LET’S PROTECT OUR HISTORIC BUILDINGS AND ISTANBUL
ISTANBULA VE TARİHİMİZE SAHİP ÇIKALIM. İSTANBUL UN KORUNMASI GEREKN TARİHİ ESERLERİ, İstanbul kültür ve doğa varlıkları açısından zengin mirası olan bir ülkedir.24 Şubat 2004 tarihinde Ritz Carlton Oteli’nde Vip Organizasyon tarafından düzenlenen panele gelen dünyaca ünlü mimarlar , İstanbul mimarisinin önemini açıkça vurgulamıştır. ‘Archisections’ kurulduğu yıl olan 2014 de bizlere destek veren herkese teşekkür etmek istiyorum.
Bu yazımda ‘’İstanbul’un korunması gereken tarihi eserleri’’ ne değinmek istiyorum.
Geçmiş ve gelecekte aramızda bir köprü tarihi eserlerle karşı daha duyarlı olmamız gerekmektedir. Gelecek kuşaklara bırakılacak bu mirasın korunması önemlidir. Genel anlamıyla anıtlar; mimari, bilimsel ve kültürel özellikleri olan yapıtlardır. ’’Gayrimenkul eser anıtların korunması’’ deyimi ise bunlarla ilgili restorasyon, rekonstrüksiyon ,renovasyon gibi müdahalelerin hepsini kapsayan bir söylemdir.
Arkeolojik eserleri ve muhteşem anıtlarıyla geçmişi bin yıları aşan evrensel güzellikleri barındıran İstanbul, tarihi eserler açısından en öneml dünya kentlerinden biri olma özelliği taşıyor. Boğaz çevresindeki sarayları ve yeşil dokulu mimarisi ile olağanüstü güzel bir komposizyona sahip olan bu şehrimize özen göstermeliyiz.
Yıldırım Beyazıt ve II.Mehmet’in yaptırdığı Anadolu-Rumeli Hisarları ,mimarlık ve tarih kültür hazinesinin seçkin yapıtlarıdır. Kentin Asya bölümündeki Üsküdar,Selimiye ve Mihrimah; anıtsal külliyeleri ,ahşap evleri, tekke ve türbeleri ile önemli yerleşme alanlarıdır. Lale Dönemi çeşmeleri bulundukları yerle özdeşmişlerdir. Aksaray Yedikule yolu üzerinde yükselen Arkadius sütunu, eşsiz Ayasofya, Yerebatan Sarayı ile eserler, Ortaçağ mimarisinden günümüze taşınan eserlerden sadece bazılarıdır.

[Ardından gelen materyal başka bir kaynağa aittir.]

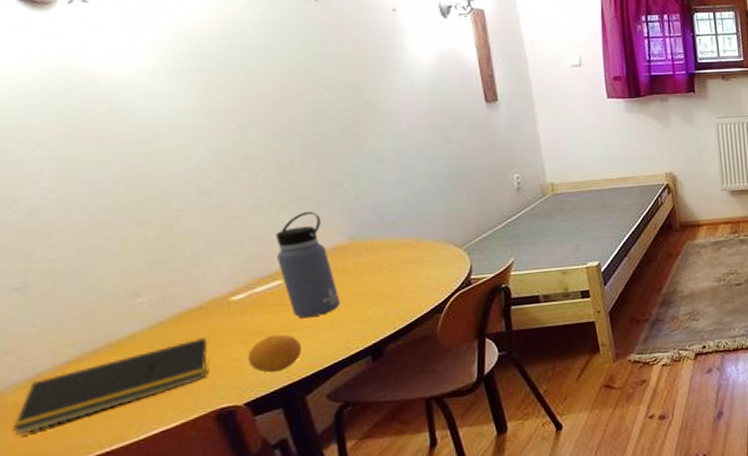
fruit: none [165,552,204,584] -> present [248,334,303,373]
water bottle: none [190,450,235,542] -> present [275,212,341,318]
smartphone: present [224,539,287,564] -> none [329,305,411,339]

Tophane ve Üsküdar Meydanı çeşmeleri adeta birer sembol olmuşlardır.Fenerbahçe, Göztepe ,Erenköy gibi sayfiye yerleşmeleri, ahşap köşkleri ve bahçeleri ile geçmişin izlerini günümüze taşımaktadırlar. Hamamlar, Osmanlı saraylarının ayrılmaz parçalarıdır…Bu eserleri üç grupta toplayabiliriz; Restorasyonu yapılmış olanlar, Restorasyonu hala yapılmakta olanlar ve destek arayan tarihi eserler. 1951 yılında kurulan Gayrimenkul Eski Eserler ve Anıtlar Yüksek Kurulu, kısa adıyla GEEAYK ,sayısız eski yapıtın kurtarılmasını, onarılıp korunmasını sağlamıştır. Türkiye’de çeşitli kuruluşlar, eski yapıtların korunması ,onarılması ve yenilenmesi konularıyla ilgilenmişlerdir. Bunlardan en önemlileri; Kültür Bakanlığı, Vakıflar Genel Müdürlüğü , Yerel yönetimler ,Belediyeler, Eski eserler ve anıtları Müdürlüğü’dür. Ayrıca mimarlık dergileri, üniversiteler , TMMOB Mimarlar odası da ilgili kuruluşlardır. ICOM Uluslararası Müzeler Konseyi, ICOMOS Uluslararası Anıtlar ve Sitler Konseyi ve ICCROM ‘da önemli katkılarda bulunmaktadırlar. Bir yapının kültür varlığı sayılarak ‘’tarihsel anıt’’ olarak korunması için hangi şartlar gereklidir? Yapının mimari özellikleri açısından bir ‘’ürün’’ örneği olması, toplumsal ya da kültürel tarihin belirli bir dönemini yansıtıyor olması ya da ünlü kişi ve olaylarla bağlantısının bulunması gerekmektedir. Eski yapıtların biçimsel bütünlüğü elden geldiğince bozulmaya çalışmak, güzelleştirelim derken çirkileştirmemek, güçlendirelim derken çökertmemek esas uyulması gereken ilkelerdir.